Now a Better, Easier Way to Find Technical Analysis Rules
The construction of an successful investment system is often time-consuming and must be performed periodically as market conditions change. Furthermore, a system that works well for one stock may not be profitable for another security. Whether you are new to technical analysis or an experienced chartist, you realize the importance and difficulty of finding rules that work well.
Genetic Programming
Evolutionary computation techniques such as genetic algorithms provide efficient solutions to complex problems. Use the power of genetic programming to reduce your workload. Genetic System Search for Technical Analysis is a long name for a program that will shorten your quest. Just provide a stock's price and volume data (such as Equis MetaStock) and start the search. In a matter of minutes the program produces a set of investment formulas.
Generations of Evolution
Learn more about the algorithms underlying GSSTA on the Details page.

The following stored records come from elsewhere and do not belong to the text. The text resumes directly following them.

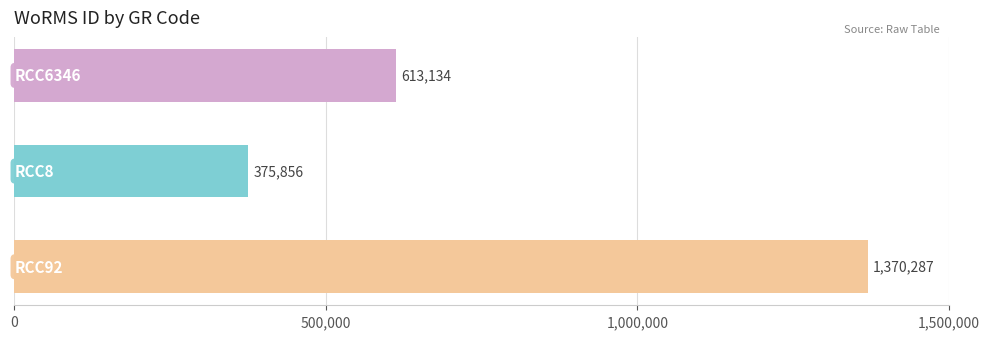

How many categories are shown in the chart?

3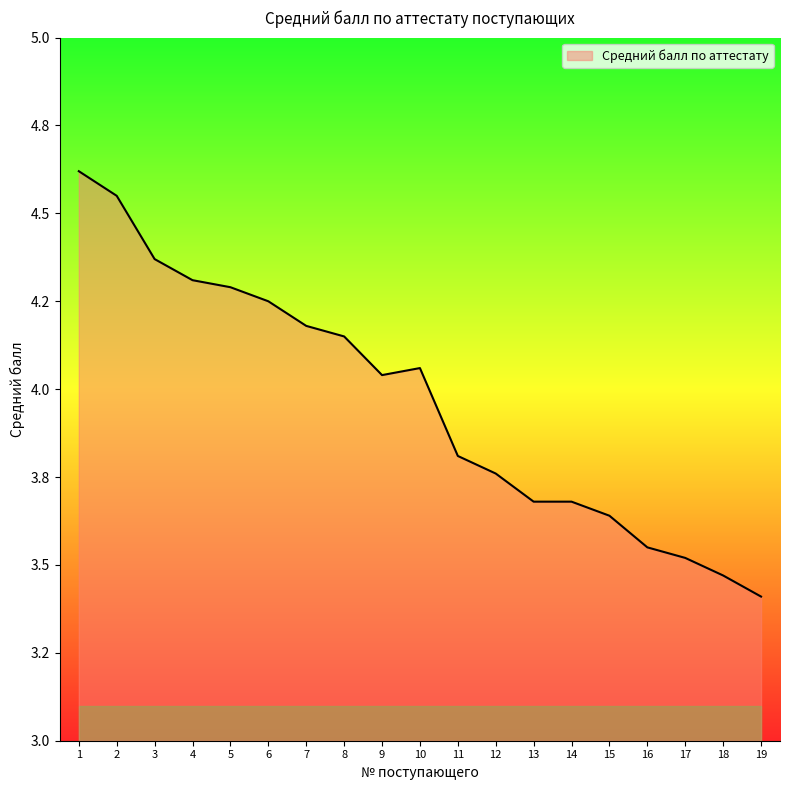

What is the value of the 3rd point from the left?

4.4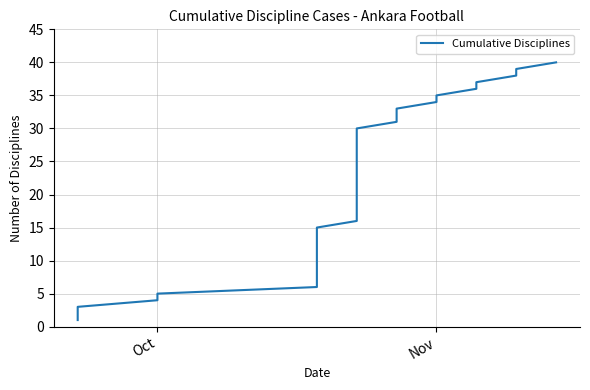

Count the number of values greater than 21.

19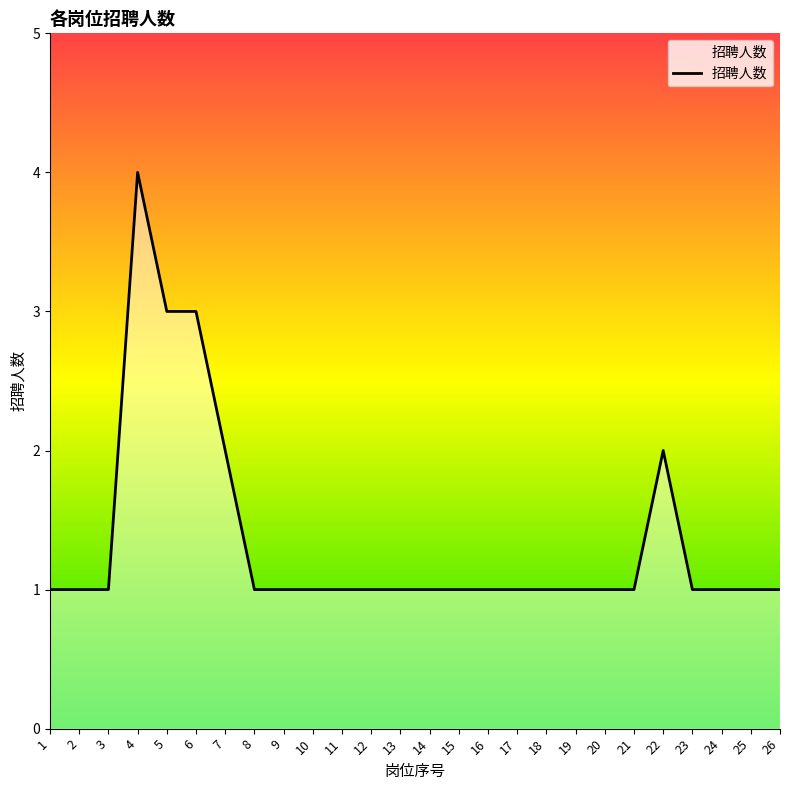

Count the number of categories in the chart.

26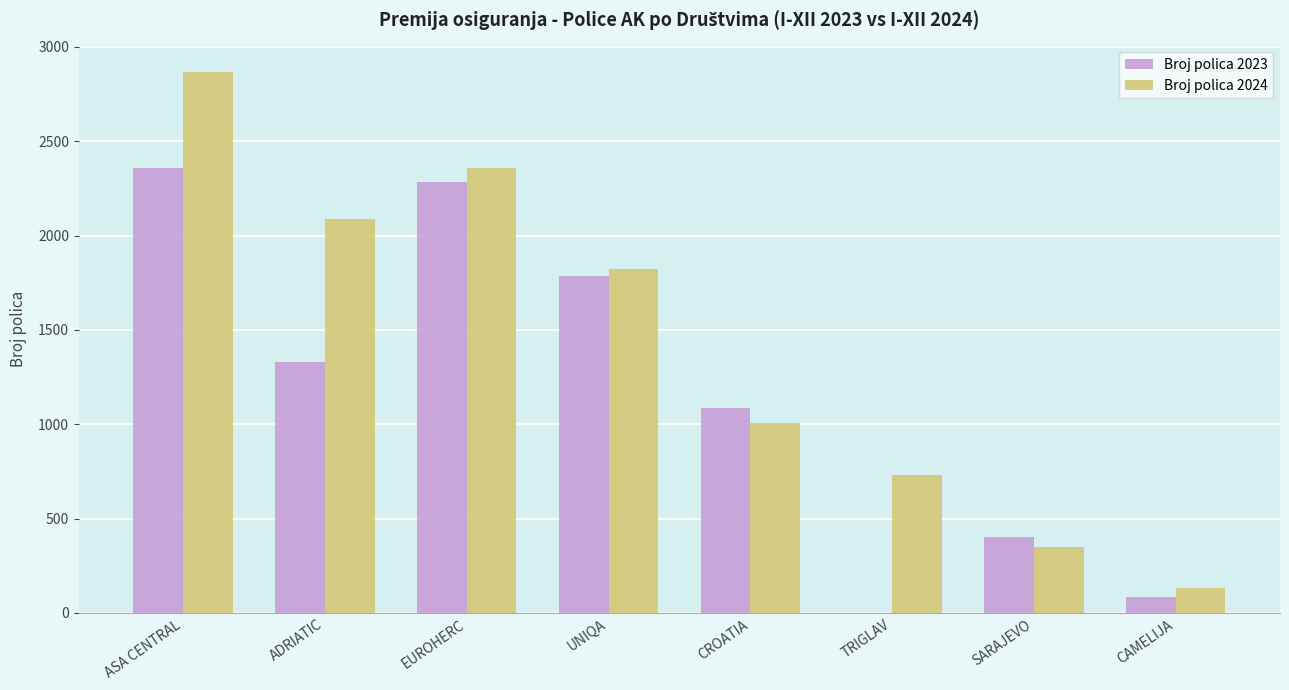

What is the sum of the Broj polica 2023 values at TRIGLAV and SARAJEVO?

402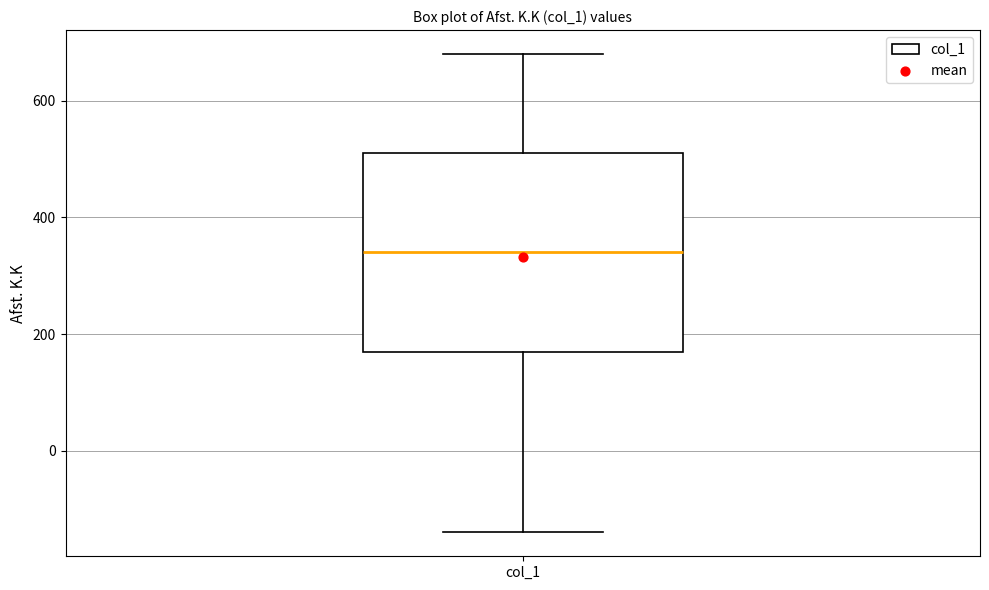

Transcribe this box plot: give where the median line is, the range the box spans, and where the two whiskers end, as read against the y-axis. The values are not printed on the chart, so give them approximately, as read against the axis.

median 340, box 180 to 520, whiskers -140 to 680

Create a Custom Trading System for Each Stock
Technical analysis traders can spend a significant amount of time developing a trading system and staring at stock charts. The prospect of designing individual systems for each security they trade is only rarely considered. They settle for one-size-fits-all. In addition, they want to use that system as long as possible to reduce the effort expended in the creation of revised systems.

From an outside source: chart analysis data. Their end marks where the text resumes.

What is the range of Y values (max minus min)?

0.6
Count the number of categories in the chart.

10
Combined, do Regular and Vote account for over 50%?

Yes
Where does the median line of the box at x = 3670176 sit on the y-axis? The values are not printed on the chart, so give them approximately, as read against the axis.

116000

The benefit of the Genetic System Search for Technical Analysis program is that it is easy to create a unique set of buy and sell formulas for each stock. Traders are not limited to one system for a universe of securities. Furthermore, it is simple to conduct a system search as new data become available.
Previously traders wondered, "Can a set of rules developed for IBM be used to profitably trade Proctor and Gamble?" and "How often shall I adjust my trading rules?" With the GSSTA program those questions don't arise. The program allows a trader to construct a system for each stock and revise it often.
Benefits
Smart Optimization
The ideal investment system will provide maximum profit, minimum drawdown and minimum brokerage fees. Most technical analysis programs that optimize parameters merely try to maximize the profit. Genetic System Search for Technical Analysis takes volatility and drawdown into consideration too. You're not going to stay with a system in which your equity drops far into negative territory or signals ten losing trades in a row. The program searches for systems with less drawdown and a lower number of consecutive bad trades.
Tailor Your Investment Signals to Each Stock
You can run Genetic System Search for Technical Analysis searches on historical data for each stock that you follow. Create a distinct set of buy and sell formulas for each security.
Keep Your Investment Rules Up to Date
Perform the system search as often as new price and volume data arrives. It's easy to employ a revised investment system every week or even every day. Don't let your strategy go stale. Stay on top of changing market conditions.
An Open System
The rules produced by GSSTA are not hidden. This is not a black box. The program uses traditional indicators available in any stock charting package which results in transparent investment formulas. For a sample of the rules, see the Screenshots page.
An Alternative to the Brute Force Approach
A computer can be programmed to step through every combination of investment signals and variables to find the best system but the number of calculations is massive. Evolutionary computation and genetic programming are used to search quickly in promising areas thereby reducing the time required to find a solution.